[Source data]
◇ ◇ ◇

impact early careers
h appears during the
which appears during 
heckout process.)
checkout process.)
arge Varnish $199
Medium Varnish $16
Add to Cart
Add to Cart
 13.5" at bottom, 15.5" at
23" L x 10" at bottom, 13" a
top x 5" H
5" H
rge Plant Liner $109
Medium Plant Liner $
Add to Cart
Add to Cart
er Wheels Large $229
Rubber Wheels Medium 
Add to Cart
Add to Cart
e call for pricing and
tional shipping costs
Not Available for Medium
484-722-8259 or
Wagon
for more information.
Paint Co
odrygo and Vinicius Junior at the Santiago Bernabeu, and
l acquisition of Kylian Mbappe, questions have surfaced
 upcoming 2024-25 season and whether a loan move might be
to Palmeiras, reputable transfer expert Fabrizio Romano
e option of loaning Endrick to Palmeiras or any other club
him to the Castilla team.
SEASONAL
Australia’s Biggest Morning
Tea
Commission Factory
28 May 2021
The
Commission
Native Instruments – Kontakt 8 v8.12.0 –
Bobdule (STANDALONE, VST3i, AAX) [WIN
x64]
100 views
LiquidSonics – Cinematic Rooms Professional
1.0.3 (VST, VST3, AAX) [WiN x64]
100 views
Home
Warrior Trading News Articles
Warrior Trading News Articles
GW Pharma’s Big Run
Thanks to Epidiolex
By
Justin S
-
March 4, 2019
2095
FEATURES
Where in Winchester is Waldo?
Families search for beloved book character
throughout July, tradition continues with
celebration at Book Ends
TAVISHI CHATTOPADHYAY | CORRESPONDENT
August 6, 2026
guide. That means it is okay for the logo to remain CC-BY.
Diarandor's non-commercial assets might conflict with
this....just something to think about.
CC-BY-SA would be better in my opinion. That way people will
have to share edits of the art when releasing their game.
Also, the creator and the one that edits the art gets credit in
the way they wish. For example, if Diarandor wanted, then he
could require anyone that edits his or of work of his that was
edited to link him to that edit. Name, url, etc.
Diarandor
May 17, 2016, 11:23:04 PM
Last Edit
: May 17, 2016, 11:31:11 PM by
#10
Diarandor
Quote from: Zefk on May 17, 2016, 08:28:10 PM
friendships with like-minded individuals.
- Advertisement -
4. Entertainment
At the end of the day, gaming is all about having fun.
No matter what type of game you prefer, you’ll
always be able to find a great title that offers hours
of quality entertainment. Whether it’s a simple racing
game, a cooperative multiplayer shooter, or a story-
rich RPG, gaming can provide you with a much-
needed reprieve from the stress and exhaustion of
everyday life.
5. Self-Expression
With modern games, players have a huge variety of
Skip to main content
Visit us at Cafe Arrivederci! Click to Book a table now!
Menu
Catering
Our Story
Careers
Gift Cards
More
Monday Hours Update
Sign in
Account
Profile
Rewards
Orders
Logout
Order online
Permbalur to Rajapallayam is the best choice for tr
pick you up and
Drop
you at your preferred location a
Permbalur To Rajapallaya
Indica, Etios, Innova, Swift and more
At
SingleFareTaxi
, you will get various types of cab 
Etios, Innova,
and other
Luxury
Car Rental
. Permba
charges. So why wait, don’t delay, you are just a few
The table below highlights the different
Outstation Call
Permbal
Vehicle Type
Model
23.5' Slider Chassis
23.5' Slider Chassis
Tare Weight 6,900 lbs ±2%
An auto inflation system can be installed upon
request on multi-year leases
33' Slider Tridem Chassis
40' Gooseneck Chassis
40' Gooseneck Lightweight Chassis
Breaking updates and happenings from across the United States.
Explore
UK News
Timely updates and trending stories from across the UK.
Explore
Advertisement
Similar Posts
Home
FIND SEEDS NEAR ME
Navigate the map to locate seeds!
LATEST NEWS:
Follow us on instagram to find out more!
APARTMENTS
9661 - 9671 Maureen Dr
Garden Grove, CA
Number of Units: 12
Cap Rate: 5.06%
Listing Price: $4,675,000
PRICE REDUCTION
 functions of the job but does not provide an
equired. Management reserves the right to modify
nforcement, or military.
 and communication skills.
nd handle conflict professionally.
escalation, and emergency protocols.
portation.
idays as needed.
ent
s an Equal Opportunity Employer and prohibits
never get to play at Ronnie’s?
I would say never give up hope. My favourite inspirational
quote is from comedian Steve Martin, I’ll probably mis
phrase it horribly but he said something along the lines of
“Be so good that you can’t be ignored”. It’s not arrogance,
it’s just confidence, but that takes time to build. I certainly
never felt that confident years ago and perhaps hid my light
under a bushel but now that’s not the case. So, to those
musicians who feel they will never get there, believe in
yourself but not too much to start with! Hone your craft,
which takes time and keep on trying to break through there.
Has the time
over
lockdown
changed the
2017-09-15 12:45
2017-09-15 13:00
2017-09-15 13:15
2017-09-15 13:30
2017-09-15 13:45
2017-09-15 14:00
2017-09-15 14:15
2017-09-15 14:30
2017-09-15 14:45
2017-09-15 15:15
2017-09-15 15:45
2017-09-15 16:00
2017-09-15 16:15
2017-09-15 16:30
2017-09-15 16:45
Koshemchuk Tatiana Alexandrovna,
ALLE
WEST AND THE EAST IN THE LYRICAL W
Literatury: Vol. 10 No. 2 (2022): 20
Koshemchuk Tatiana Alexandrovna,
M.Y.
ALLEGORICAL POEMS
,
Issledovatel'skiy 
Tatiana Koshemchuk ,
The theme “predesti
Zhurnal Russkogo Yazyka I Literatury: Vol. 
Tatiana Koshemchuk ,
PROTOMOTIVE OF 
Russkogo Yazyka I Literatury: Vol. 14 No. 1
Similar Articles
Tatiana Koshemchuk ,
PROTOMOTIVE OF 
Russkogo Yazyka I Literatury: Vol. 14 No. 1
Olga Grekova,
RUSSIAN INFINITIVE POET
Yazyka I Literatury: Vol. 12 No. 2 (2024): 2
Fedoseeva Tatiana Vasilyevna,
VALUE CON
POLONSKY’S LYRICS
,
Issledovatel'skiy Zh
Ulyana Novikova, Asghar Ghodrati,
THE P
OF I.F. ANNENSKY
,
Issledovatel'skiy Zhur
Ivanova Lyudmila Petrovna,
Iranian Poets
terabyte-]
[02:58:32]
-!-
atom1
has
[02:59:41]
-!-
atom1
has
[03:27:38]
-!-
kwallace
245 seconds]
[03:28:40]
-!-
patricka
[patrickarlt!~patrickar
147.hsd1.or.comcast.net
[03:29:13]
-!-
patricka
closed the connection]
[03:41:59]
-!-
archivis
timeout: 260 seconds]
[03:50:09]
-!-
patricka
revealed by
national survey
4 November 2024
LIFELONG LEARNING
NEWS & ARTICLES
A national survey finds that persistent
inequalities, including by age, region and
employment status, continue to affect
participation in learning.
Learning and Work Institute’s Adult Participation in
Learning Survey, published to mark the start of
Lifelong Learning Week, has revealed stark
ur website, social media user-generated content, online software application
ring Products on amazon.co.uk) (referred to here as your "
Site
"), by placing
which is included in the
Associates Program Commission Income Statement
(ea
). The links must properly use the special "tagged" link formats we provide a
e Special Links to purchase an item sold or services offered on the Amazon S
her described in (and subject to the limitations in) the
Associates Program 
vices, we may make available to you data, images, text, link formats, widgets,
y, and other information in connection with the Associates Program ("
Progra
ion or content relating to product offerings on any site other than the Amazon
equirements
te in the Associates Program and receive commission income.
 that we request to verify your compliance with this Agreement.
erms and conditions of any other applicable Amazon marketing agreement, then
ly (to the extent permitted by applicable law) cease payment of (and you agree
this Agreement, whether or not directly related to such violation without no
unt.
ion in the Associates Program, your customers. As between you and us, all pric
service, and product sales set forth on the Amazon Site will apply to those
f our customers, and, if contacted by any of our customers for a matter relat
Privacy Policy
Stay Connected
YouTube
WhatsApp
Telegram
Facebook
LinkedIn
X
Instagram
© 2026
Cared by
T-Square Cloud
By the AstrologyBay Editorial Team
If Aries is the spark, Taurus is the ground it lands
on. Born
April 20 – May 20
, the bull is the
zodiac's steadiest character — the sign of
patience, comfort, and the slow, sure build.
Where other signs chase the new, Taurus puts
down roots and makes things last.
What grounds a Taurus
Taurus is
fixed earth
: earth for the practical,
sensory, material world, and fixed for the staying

◇ ◇ ◇

* _Goal of the exercise_
Quote the items from the first line through the line containing "Families search for beloved book character", both included.

* _Reply to the task_
impact early careers
h appears during the
which appears during 
heckout process.)
checkout process.)
arge Varnish $199
Medium Varnish $16
Add to Cart
Add to Cart
 13.5" at bottom, 15.5" at
23" L x 10" at bottom, 13" a
top x 5" H
5" H
rge Plant Liner $109
Medium Plant Liner $
Add to Cart
Add to Cart
er Wheels Large $229
Rubber Wheels Medium 
Add to Cart
Add to Cart
e call for pricing and
tional shipping costs
Not Available for Medium
484-722-8259 or
Wagon
for more information.
Paint Co
odrygo and Vinicius Junior at the Santiago Bernabeu, and
l acquisition of Kylian Mbappe, questions have surfaced
 upcoming 2024-25 season and whether a loan move might be
to Palmeiras, reputable transfer expert Fabrizio Romano
e option of loaning Endrick to Palmeiras or any other club
him to the Castilla team.
SEASONAL
Australia’s Biggest Morning
Tea
Commission Factory
28 May 2021
The
Commission
Native Instruments – Kontakt 8 v8.12.0 –
Bobdule (STANDALONE, VST3i, AAX) [WIN
x64]
100 views
LiquidSonics – Cinematic Rooms Professional
1.0.3 (VST, VST3, AAX) [WiN x64]
100 views
Home
Warrior Trading News Articles
Warrior Trading News Articles
GW Pharma’s Big Run
Thanks to Epidiolex
By
Justin S
-
March 4, 2019
2095
FEATURES
Where in Winchester is Waldo?
Families search for beloved book character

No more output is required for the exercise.